Marques diz também que existe a dificuldade em sintetizar as informações: “A grande massa de dados é um obstáculo para que o sistema possa fazer uma seleção de critérios. Ou seja, precisamos de uma técnica que consiga ponderar qual critério é mais importante para um determinado caso e, ao mesmo tempo, capturar para o médico apenas as informações mais relevantes, que poderão ser úteis e aplicáveis naquela situação”. Além de facilitar o diagnóstico médico, também será possível que o tempo de consulta seja reduzido e a ideia é que esse sistema possa apresentar todos os resultados relevantes em questão de segundos.

Para Marques, aproximar a medicina e a computação é fundamental para que existam tecnologias sofisticadas que possam auxiliar na rotina dos profissionais da saúde, sobretudo os que trabalham com medicina de precisão: “Os profissionais da computação conhecem nada ou muito pouco sobre as necessidades do âmbito médico porque eles se formam, geralmente em centros de ciências exatas e ficam muito afastados do ambiente de atenção à saúde. Nesse sentido, a proposta do projeto é aproximar essas diferentes áreas de conhecimento, propiciando um ambiente otimizado para o desenvolvimento de tecnologias adequadas às demandas médicas”.

De acordo com Agma, é possível que já exista um protótipo do sistema daqui a dois anos e ela também explica como deve ser a implementação nos hospitais: “A instalação deve ser feita de forma gradual. Trabalho há 20 anos nessa área e percebo que as pessoas sentem receio de utilizar novas tecnologias. Sinto na pele como ainda é difícil conscientizar as pessoas para essas mudanças”.

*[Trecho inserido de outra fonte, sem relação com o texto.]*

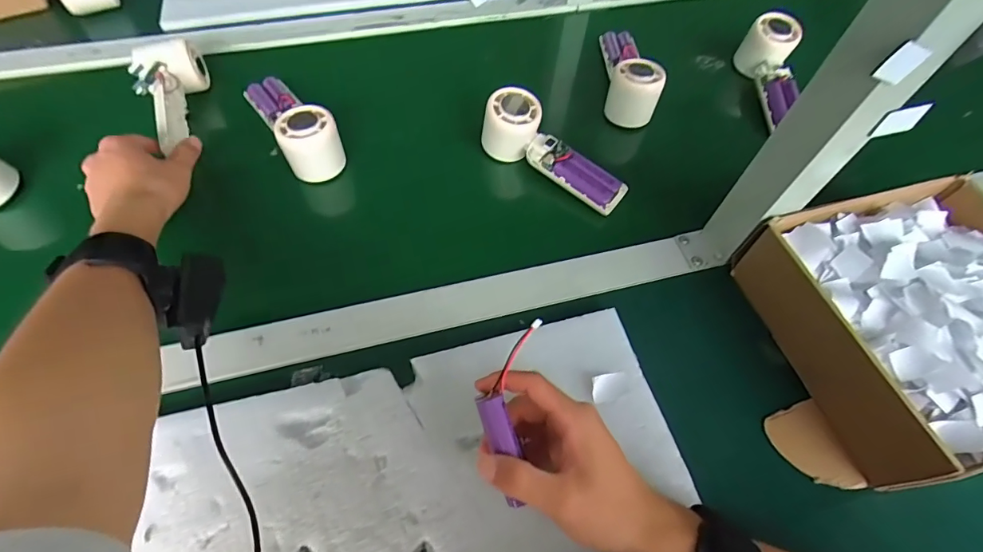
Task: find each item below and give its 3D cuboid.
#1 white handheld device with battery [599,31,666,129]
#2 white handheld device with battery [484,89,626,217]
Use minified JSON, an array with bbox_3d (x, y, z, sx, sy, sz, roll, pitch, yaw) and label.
[{"bbox_3d":[0.164,-0.254,0.546,0.056,0.053,0.172,1,60,-2],"label":"white handheld device with battery"},{"bbox_3d":[0.063,-0.124,0.473,0.162,0.053,0.046,39,65,5],"label":"white handheld device with battery"}]

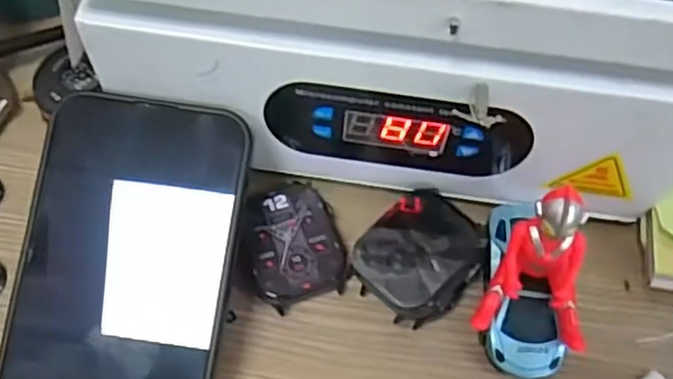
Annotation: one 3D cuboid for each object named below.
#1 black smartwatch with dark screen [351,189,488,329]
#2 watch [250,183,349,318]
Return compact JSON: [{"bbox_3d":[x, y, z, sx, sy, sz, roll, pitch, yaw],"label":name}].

Um grande projeto – A iniciativa dos 25 pesquisadores é apoiada pela Fundação de Amparo à Pesquisa do Estado de São Paulo (Fapesp) e constitui o projeto temático Mining, Indexing and Visualizing Big Data in Clinical Decision Support Systems – (MIVisBD). Apesar de recente (a pesquisa teve início em setembro de 2017) já existem alguns resultados que foram publicados em diferentes revistas científicas. Um deles está disponível na revista ScienceDirect e outro na SpringerNature. Ambos os estudos são referentes a processamento de imagens em banco de dados a fim de reconhecer padrões de determinadas doenças. Além disso, o projeto já recebeu três premiações do Simpósio Brasileiro de Bancos de Dados (SBBD), o maior evento da América Latina de apresentação e discussão de resultados de pesquisas relacionadas ao campo de bancos de dados.

A pesquisa é realizada pelo ICMC, pelo Instituto do Coração (Incor) do Hospital das Clínicas (HC) da Faculdade de Medicina da USP (FMUSP) e pela Faculdade de Medicina de Ribeirão Preto (FMRP) da USP, além da Universidade Federal de São Carlos (UFSCar), da Faculdade de Filosofia, Ciências e Letras de Ribeirão Preto (FFCLRP) e da Universidade Federal do ABC, além de contar com a parceria de oito instituições internacionais.